**Directions**
Write out all records as given; omit images.

── Data for analysis ──

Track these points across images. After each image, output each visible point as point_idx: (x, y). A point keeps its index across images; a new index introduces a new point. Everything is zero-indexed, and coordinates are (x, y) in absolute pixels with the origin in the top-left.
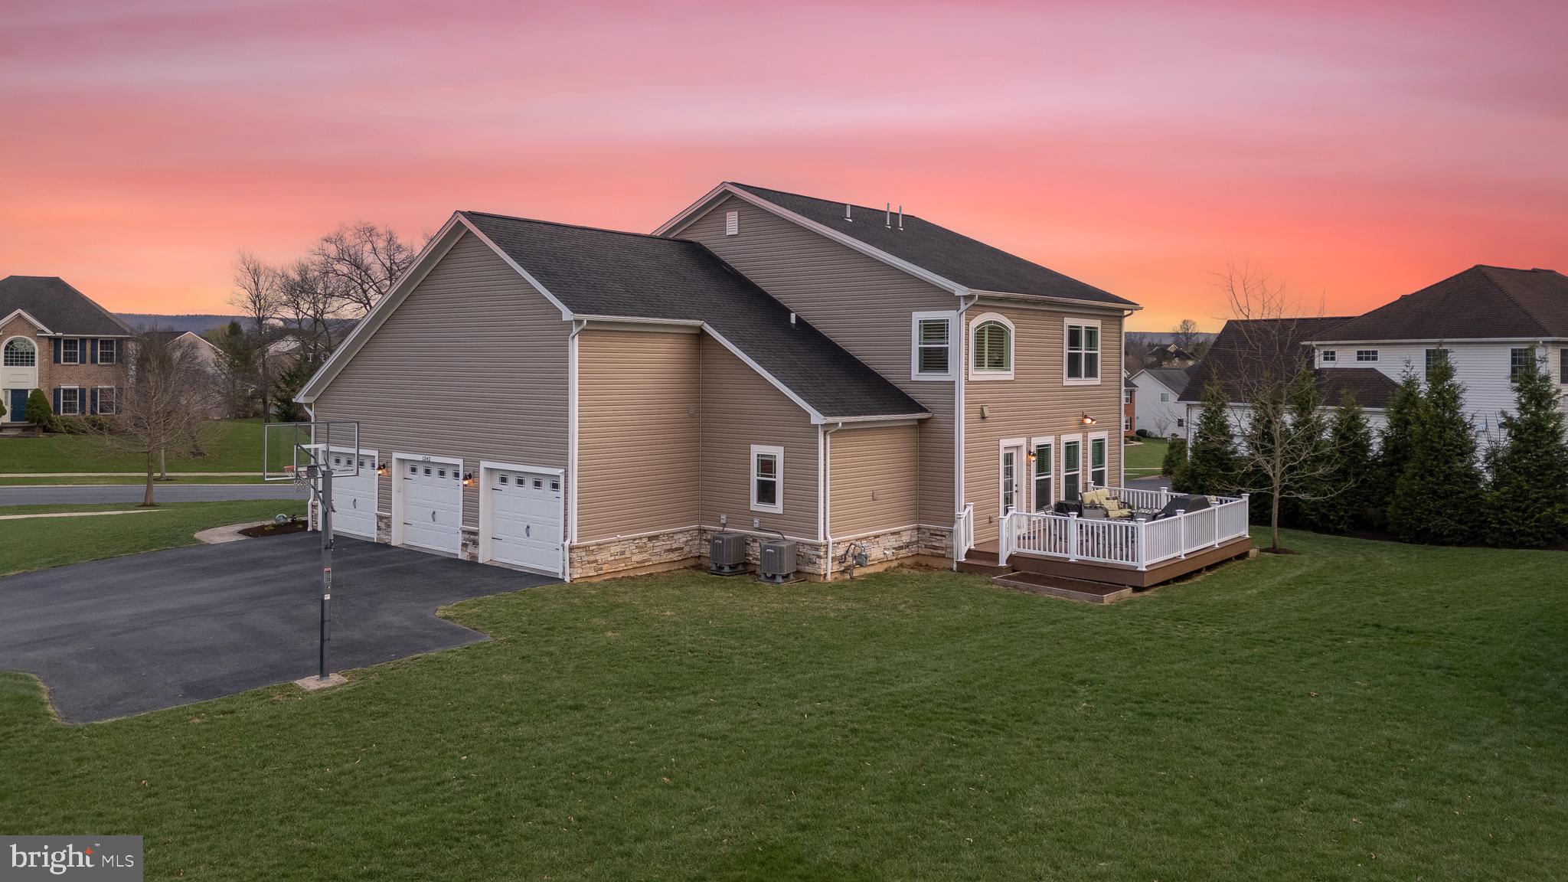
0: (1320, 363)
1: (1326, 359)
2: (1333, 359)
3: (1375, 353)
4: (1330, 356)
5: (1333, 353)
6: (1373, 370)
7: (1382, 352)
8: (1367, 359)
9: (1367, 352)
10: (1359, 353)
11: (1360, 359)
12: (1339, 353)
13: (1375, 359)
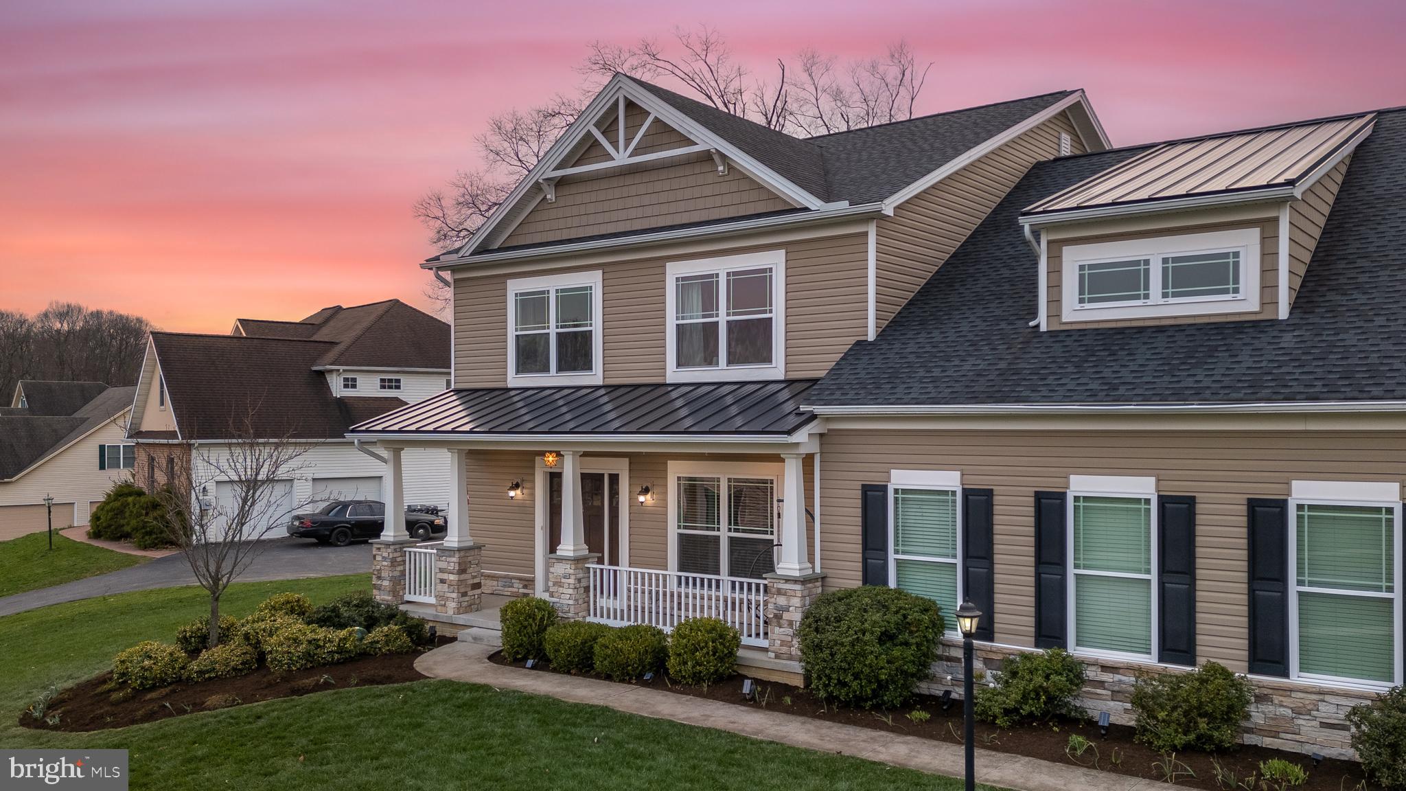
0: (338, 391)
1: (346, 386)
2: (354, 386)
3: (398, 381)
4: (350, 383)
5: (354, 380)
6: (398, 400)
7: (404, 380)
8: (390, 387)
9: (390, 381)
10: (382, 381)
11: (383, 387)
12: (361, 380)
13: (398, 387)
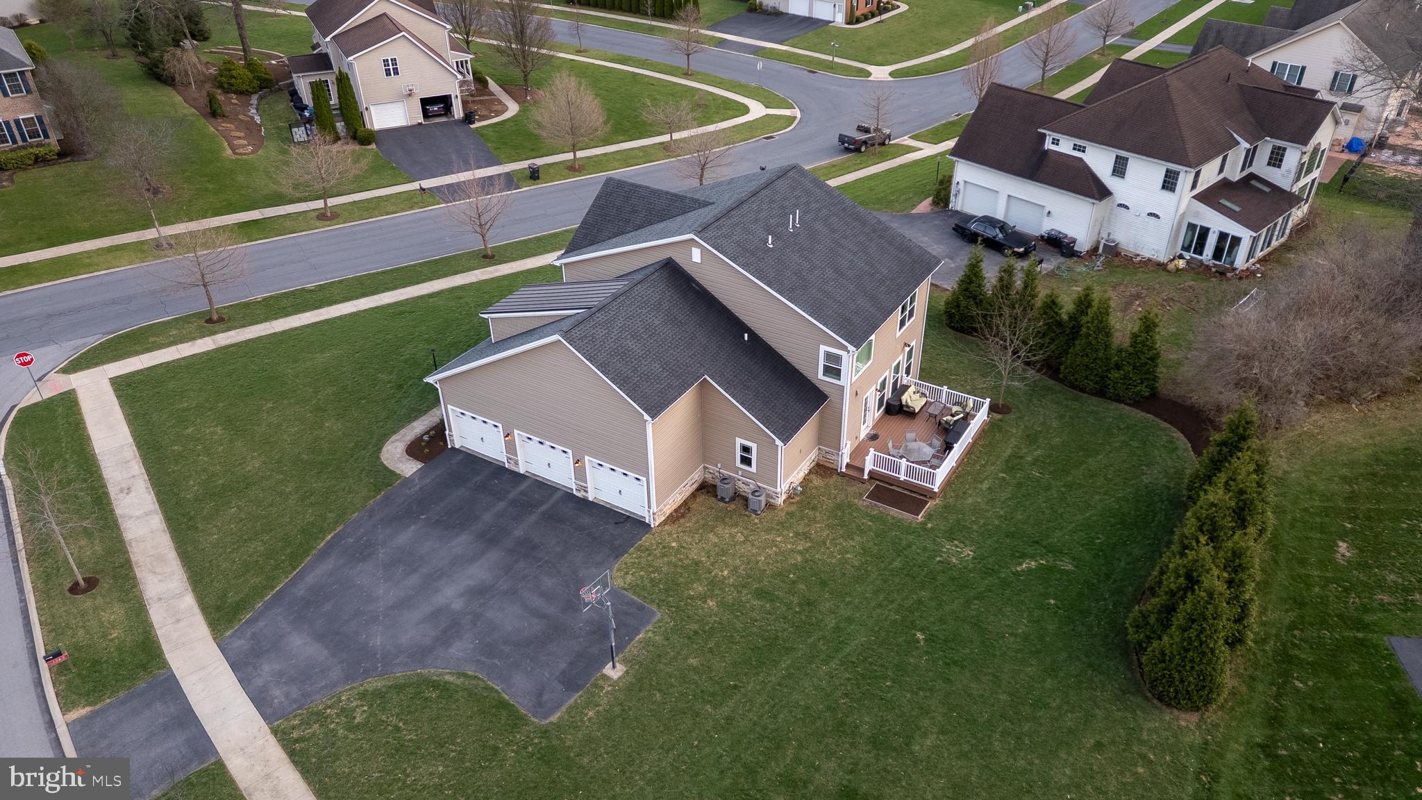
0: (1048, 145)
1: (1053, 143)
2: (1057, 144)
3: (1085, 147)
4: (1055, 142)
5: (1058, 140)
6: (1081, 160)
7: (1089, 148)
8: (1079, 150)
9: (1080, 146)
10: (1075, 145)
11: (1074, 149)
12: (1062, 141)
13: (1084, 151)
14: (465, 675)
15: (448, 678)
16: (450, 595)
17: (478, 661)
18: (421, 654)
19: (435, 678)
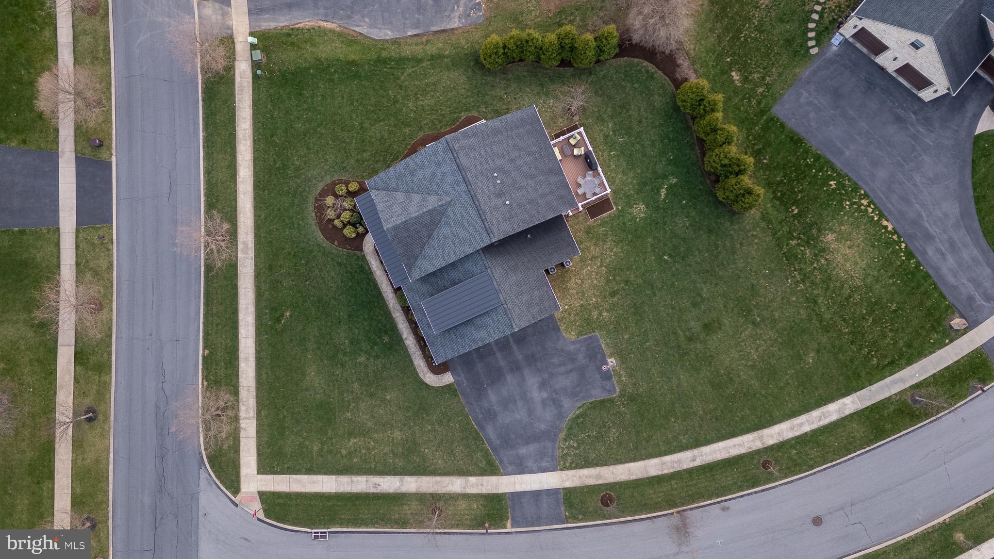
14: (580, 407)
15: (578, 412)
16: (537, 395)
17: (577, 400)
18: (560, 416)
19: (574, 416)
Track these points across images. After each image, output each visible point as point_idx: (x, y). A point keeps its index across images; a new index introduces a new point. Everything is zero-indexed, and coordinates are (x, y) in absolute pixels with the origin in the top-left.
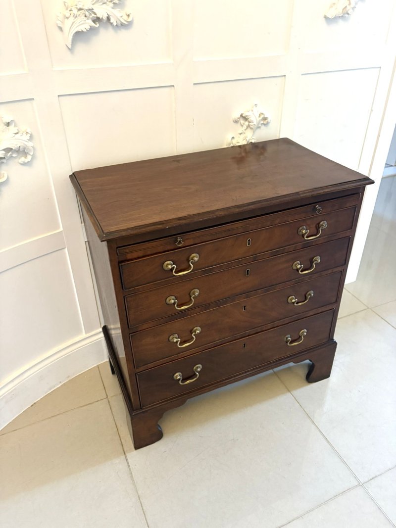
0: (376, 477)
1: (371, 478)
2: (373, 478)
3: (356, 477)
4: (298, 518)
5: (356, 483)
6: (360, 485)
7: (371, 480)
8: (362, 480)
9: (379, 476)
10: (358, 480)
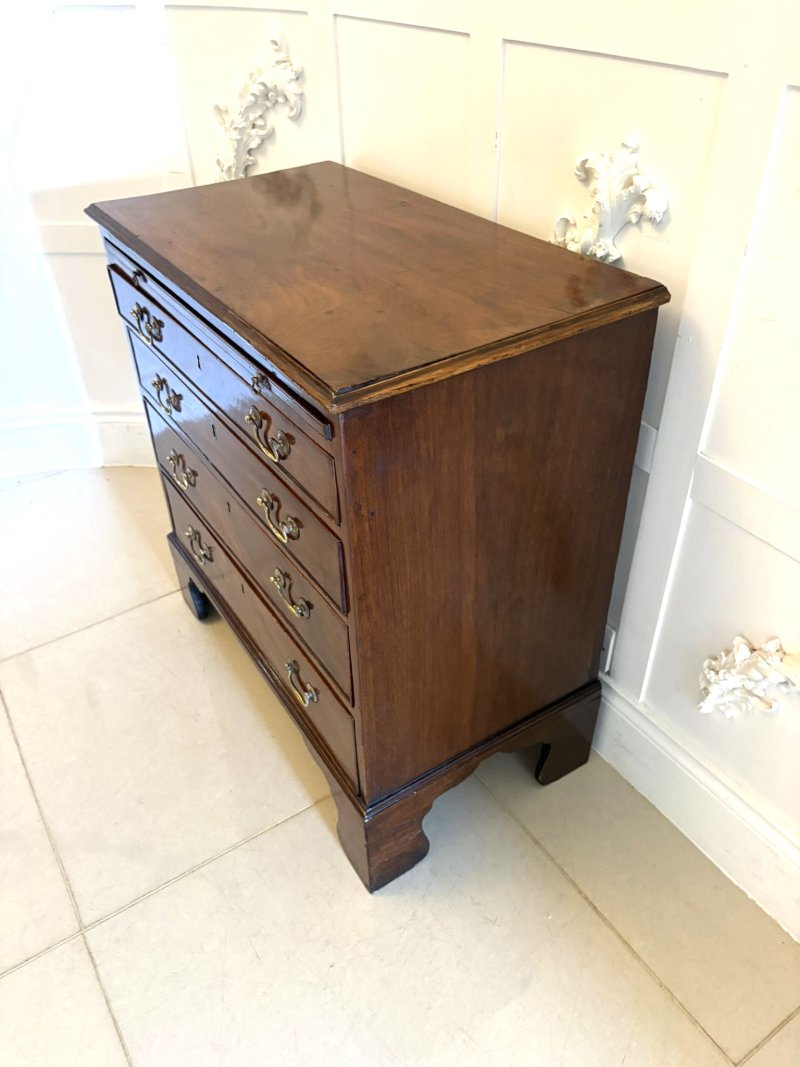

───

**Answer box**
Track these points across images. After each image, output each visible point as point_idx: (x, y). A point keeps its index across images; a new index introduces a new point. Everything is zero-indexed, and coordinates are (x, y) in absolute pixels with the origin in the top-left.
0: (1320, 363)
1: (1326, 359)
2: (1333, 359)
3: (1375, 353)
4: (1330, 356)
5: (1333, 353)
6: (1373, 370)
7: (1382, 352)
8: (1367, 359)
9: (1367, 352)
10: (1359, 353)
11: (1360, 359)
12: (1339, 353)
13: (1375, 359)
0: (338, 391)
1: (346, 386)
2: (354, 386)
3: (398, 381)
4: (350, 383)
5: (354, 380)
6: (398, 400)
7: (404, 380)
8: (390, 387)
9: (390, 381)
10: (382, 381)
11: (383, 387)
12: (361, 380)
13: (398, 387)
0: (1048, 145)
1: (1053, 143)
2: (1057, 144)
3: (1085, 147)
4: (1055, 142)
5: (1058, 140)
6: (1081, 160)
7: (1089, 148)
8: (1079, 150)
9: (1080, 146)
10: (1075, 145)
11: (1074, 149)
12: (1062, 141)
13: (1084, 151)
14: (465, 675)
15: (448, 678)
16: (450, 595)
17: (478, 661)
18: (421, 654)
19: (435, 678)
14: (580, 407)
15: (578, 412)
16: (537, 395)
17: (577, 400)
18: (560, 416)
19: (574, 416)
Track these points across images. After each image, output each visible point as point_idx: (x, y). A point keeps its index across images; a new index introduces a new point. Everything is zero-indexed, and coordinates are (x, y) in absolute pixels with the origin in the top-left.
0: (376, 477)
1: (371, 478)
2: (373, 478)
3: (356, 477)
4: (298, 518)
5: (356, 483)
6: (360, 485)
7: (371, 480)
8: (362, 480)
9: (379, 476)
10: (358, 480)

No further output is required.